Jill’s House Offers Respite to Families of Disabled Kids
Jill’s House is offering hundreds of families in the Washington, D.C. area what they need most this Thanksgiving season—a break.
Jill’s House is an overnight respite “resort” for children with special needs. The 42,000-square-foot house offers 45 beds for children ages 6 to 17 with intellectual disabilities. Children can stay there with their siblings.
“The idea of respite—of just getting a break for one night to be with other children and sleep through the night—is critical to give families the ability to keep going,” says Lon Solomon, co-founder of Jill’s House, which opened its doors in October 2010 and has provided more than 40,000 hours of much-needed respite care to children and their families.
The issue is real. The 16.8 million U.S. families caring for children with special needs frequently face financial burdens, spend hours each week coordinating basic care and have to be strong advocates to ensure their children get the education and services they desperately need.

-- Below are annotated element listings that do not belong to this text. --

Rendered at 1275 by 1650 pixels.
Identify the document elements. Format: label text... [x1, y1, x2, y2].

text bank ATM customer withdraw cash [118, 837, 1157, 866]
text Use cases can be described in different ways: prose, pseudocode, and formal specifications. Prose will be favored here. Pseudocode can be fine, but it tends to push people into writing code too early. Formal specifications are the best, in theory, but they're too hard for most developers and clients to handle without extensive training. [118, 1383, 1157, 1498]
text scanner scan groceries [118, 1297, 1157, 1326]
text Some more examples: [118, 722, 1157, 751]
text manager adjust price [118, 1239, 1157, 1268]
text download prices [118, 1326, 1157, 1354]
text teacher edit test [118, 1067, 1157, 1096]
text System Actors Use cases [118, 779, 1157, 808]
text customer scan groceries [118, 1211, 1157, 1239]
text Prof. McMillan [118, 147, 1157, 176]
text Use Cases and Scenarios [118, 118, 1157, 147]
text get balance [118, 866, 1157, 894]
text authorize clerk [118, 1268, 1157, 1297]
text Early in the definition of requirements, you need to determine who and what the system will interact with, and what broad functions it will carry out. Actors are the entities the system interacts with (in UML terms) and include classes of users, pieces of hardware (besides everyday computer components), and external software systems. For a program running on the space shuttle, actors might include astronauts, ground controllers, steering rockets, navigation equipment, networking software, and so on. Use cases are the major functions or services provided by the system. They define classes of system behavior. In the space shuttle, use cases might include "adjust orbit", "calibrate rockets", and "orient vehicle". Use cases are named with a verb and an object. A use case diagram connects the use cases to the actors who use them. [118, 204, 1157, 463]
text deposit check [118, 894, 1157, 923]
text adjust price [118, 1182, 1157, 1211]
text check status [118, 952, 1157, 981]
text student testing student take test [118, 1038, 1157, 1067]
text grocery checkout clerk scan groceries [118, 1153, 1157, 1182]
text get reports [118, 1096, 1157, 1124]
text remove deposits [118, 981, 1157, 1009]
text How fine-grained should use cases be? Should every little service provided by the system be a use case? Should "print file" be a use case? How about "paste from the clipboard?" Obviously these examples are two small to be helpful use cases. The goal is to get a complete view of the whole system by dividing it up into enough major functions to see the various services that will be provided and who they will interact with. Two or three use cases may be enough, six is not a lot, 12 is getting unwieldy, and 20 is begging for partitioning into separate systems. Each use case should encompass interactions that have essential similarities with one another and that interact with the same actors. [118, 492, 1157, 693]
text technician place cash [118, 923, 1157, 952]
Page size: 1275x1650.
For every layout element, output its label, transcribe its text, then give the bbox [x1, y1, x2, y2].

Although respite care is most frequently cited by caregivers of children with physical and intellectual disabilities as their number one need, it remains in critically short supply. As a result, family caregivers suffer a chronic condition at more than twice the rate as non-caregivers and the stress from providing daily care can take as much as 10 years off a family caregiver’s life, according to Caring Today magazine.
“My husband and I are so grateful for the chance to take a break from the 24-hour care Waverly requires and focus on each other,” says Shannon McNeil, mother to two children with Sanfilippo Syndrome, a rare genetic degenerative disorder. “But more than that, we are thankful to Jill’s House for giving Waverly the summer camps and sleepover experiences we thought she lost.”
The idea for Jill’s House began in 2003 after Solomon, senior pastor of McLean Bible Church, and his wife, Brenda, experienced the difference that having a break made in their own lives, while caring for their daughter Jill, who has a severe seizure disorder.
With the opening of its third wing, Wilderness Exploration, on Dec. 2, Jill’s House will have a total overnight capacity of 30 children, enabling some of the 300 kids currently on the waiting list to experience a Jill’s House weekend.